Il dramma viene raccontato con una continuità impressionante, con pochissimi rari momenti di felicità familiare: ciò che impressiona non è solo osservare quello che succede, che è molto coinvolgente, ma anche e soprattutto la capacità di Ken Loach di farci vedere con gli occhi della mente i disagi e le frustrazioni di questa gente, straordinariamente delineata e ottimamente descritta con situazioni realistiche e credibili, con dialoghi che paiono non scritti ma recitati sulla base di un canovaccio attendibile, che uniti alla naturalezza della interpretazione degli attori molto ben scelti rendono l’ennesimo film imperdibile del regista britannico, oltre ad essere una drammatica denuncia sociale e politica di un uomo che anche da anziano non ha perso un solo grammo della sua potente vena narratoria, costantemente pronto a girare un film sugli argomenti che lo interessano da sempre, senza paura di essere etichettato come uomo di sinistra, anzi mostrando orgogliosamente il pugno alzato. Ma non è una questione di destra e sinistra: è sulle e delle condizioni umani e sociali dell’uomo che dobbiamo parlare, affinché non perdiamo di vista come va vissuta la vita per essere vissuta in armonia con tutti, in famiglia e fuori, in casa e nella società.

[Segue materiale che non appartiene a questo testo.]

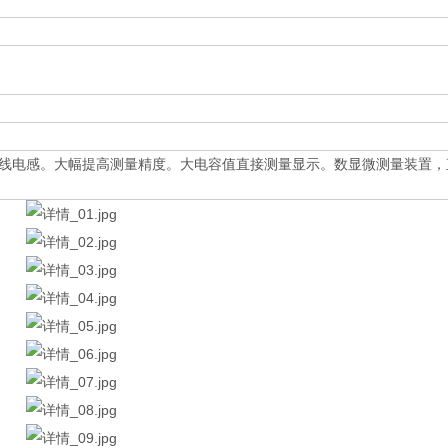
线电感。大幅提高测量精度。大电容值直接测量显示。数显微测量装置，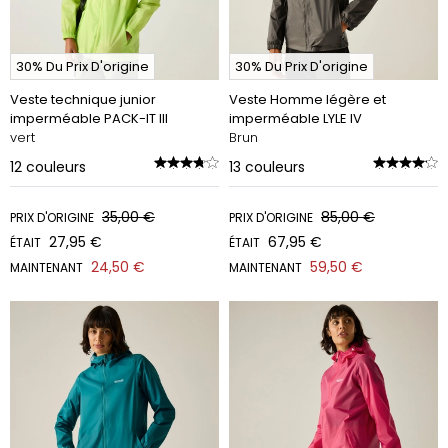
30% Du Prix D'origine
30% Du Prix D'origine
Veste technique junior
Veste Homme légère et
imperméable PACK-IT III
imperméable LYLE IV
vert
Brun
12
couleurs
13
couleurs
35,00 €
85,00 €
PRIX D'ORIGINE
PRIX D'ORIGINE
27,95 €
67,95 €
ÉTAIT
ÉTAIT
24,50 €
59,50 €
MAINTENANT
MAINTENANT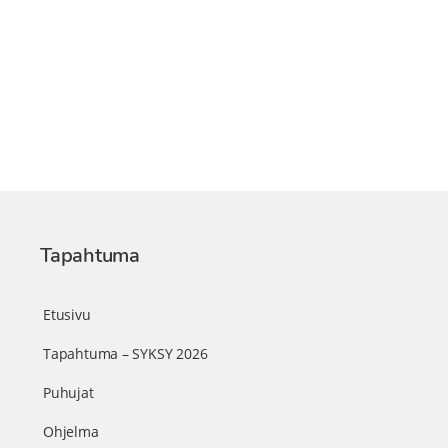
Tapahtuma
Etusivu
Tapahtuma – SYKSY 2026
Puhujat
Ohjelma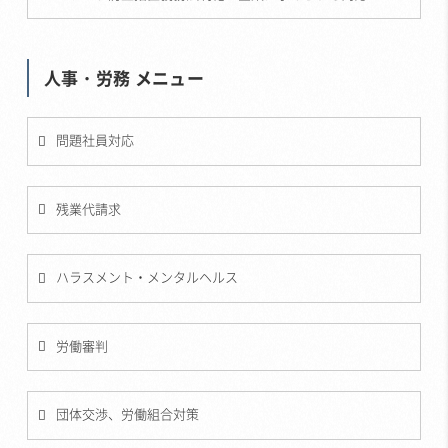
人事・労務 メニュー
問題社員対応
残業代請求
ハラスメント・メンタルヘルス
労働審判
団体交渉、労働組合対策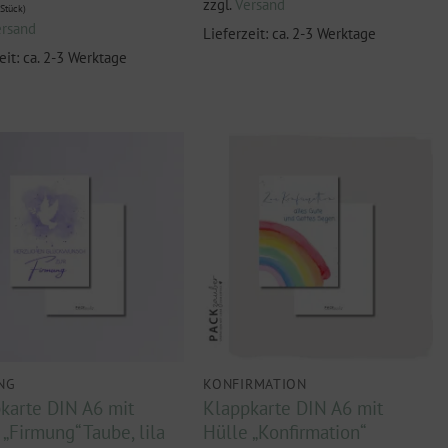
zzgl.
Versand
Stück)
ersand
Lieferzeit: ca. 2-3 Werktage
eit: ca. 2-3 Werktage
NG
KONFIRMATION
karte DIN A6 mit
Klappkarte DIN A6 mit
 „Firmung“ Taube, lila
Hülle „Konfirmation“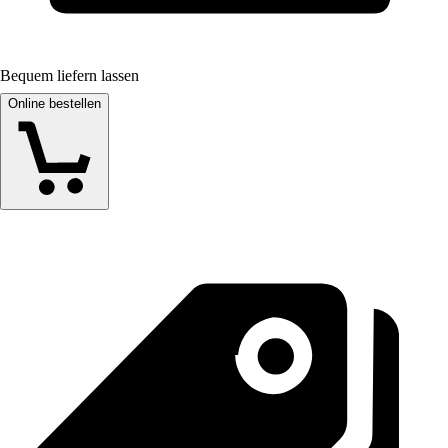
Bequem liefern lassen
Online bestellen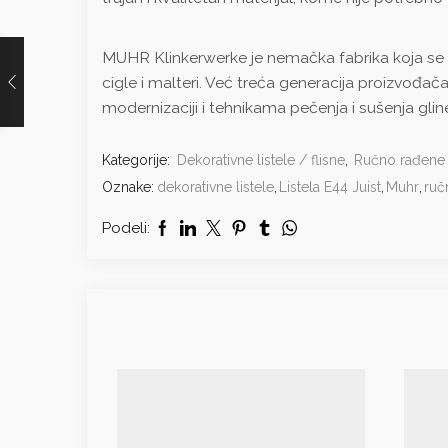
MUHR Klinkerwerke je nemačka fabrika koja se sa
cigle i malteri. Već treća generacija proizvođač
modernizaciji i tehnikama pečenja i sušenja glinen
Kategorije:
Dekorativne listele / flisne
,
Ručno rađene l
Oznake:
dekorativne listele
,
Listela E44 Juist
,
Muhr
,
ruč
Podeli: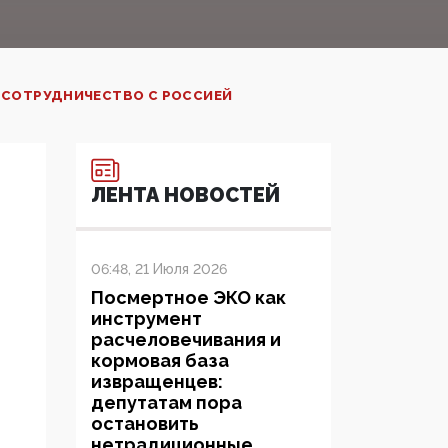
Е СОТРУДНИЧЕСТВО С РОССИЕЙ
ЛЕНТА НОВОСТЕЙ
06:48, 21 Июля 2026
Посмертное ЭКО как
инструмент
расчеловечивания и
кормовая база
извращенцев:
депутатам пора
остановить
нетрадиционные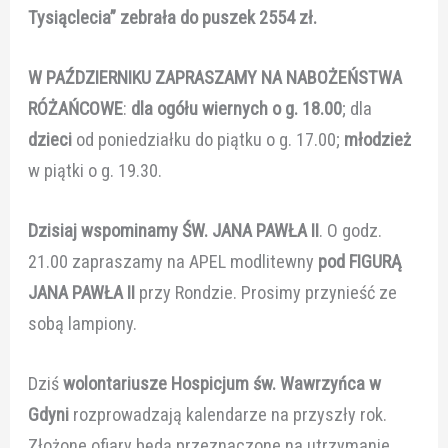
Tysiąclecia” zebrała do puszek 2554 zł.
W PAŹDZIERNIKU ZAPRASZAMY NA NABOŻEŃSTWA
RÓŻAŃCOWE
:
dla ogółu wiernych o g. 18.00
; dla
dzieci
od poniedziałku do piątku o g. 17.00;
młodzież
w piątki o g. 19.30.
Dzisiaj wspominamy
ŚW. JANA PAWŁA II
. O godz.
21.00 zapraszamy na APEL modlitewny
pod
FIGURĄ
JANA PAWŁA II
przy Rondzie. Prosimy przynieść ze
sobą lampiony.
Dziś
wolontariusze Hospicjum św. Wawrzyńca w
Gdyni
rozprowadzają kalendarze na przyszły rok.
Złożone ofiary będą przeznaczone na utrzymanie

Nell’era dell’impero dei social, delle cose dette e urlate, scritte e ripetute, dei talkshow litigiosi dove pare che chi urla e mostra disprezzo per l’interlocutore abbia ragione, delle clamorose rivelazioni che poi risultano false e fuorvianti, la fortuna è incontrare una persona che orgogliosamente racconta la verità e ciò che osserva, che registra la vita degli individui comuni, senza trucchi di maquillage televisivo, senza nickname, senza profili falsi, che devono risolvere i quotidiani problemi per pagare il mutuo, dar da mangiare ai figli e fornire loro l’istruzione necessaria. Ken Loach non racconta romanzi letterari ma ci mostra i danni prodotti dall’economia moderna dominata dalla finanza e dal potere in mano a pochi privilegiati, a cui pare che la politica assista impotente. Daniel Blake e Ricky Turner sono solo dei numeri per la burocrazia, ma è giusto? Questo film è ancora una volta un’opera che scuote e fa riflettere, è un’opera umanistica, che richiama all’attenzione l’uomo come soggetto centrale della vita, che vuole ricordare a noi tutti che non si può trascorrere l’intera giornata lavorando per tornare a casa distrutti e addormentarsi sul divano davanti alla tv accesa mentre gli anni passano.
C’è qualcuno oltre questo grande cronista dell’uomo comune che ci parla ancora dei problemi essenziali della vita? capace di farci commuovere senza raccontare storie strappalacrime?
No, c’è solo lui, il maestro rosso che prossimamente compirà 84 anni. Che Dio ce lo conservi in salute.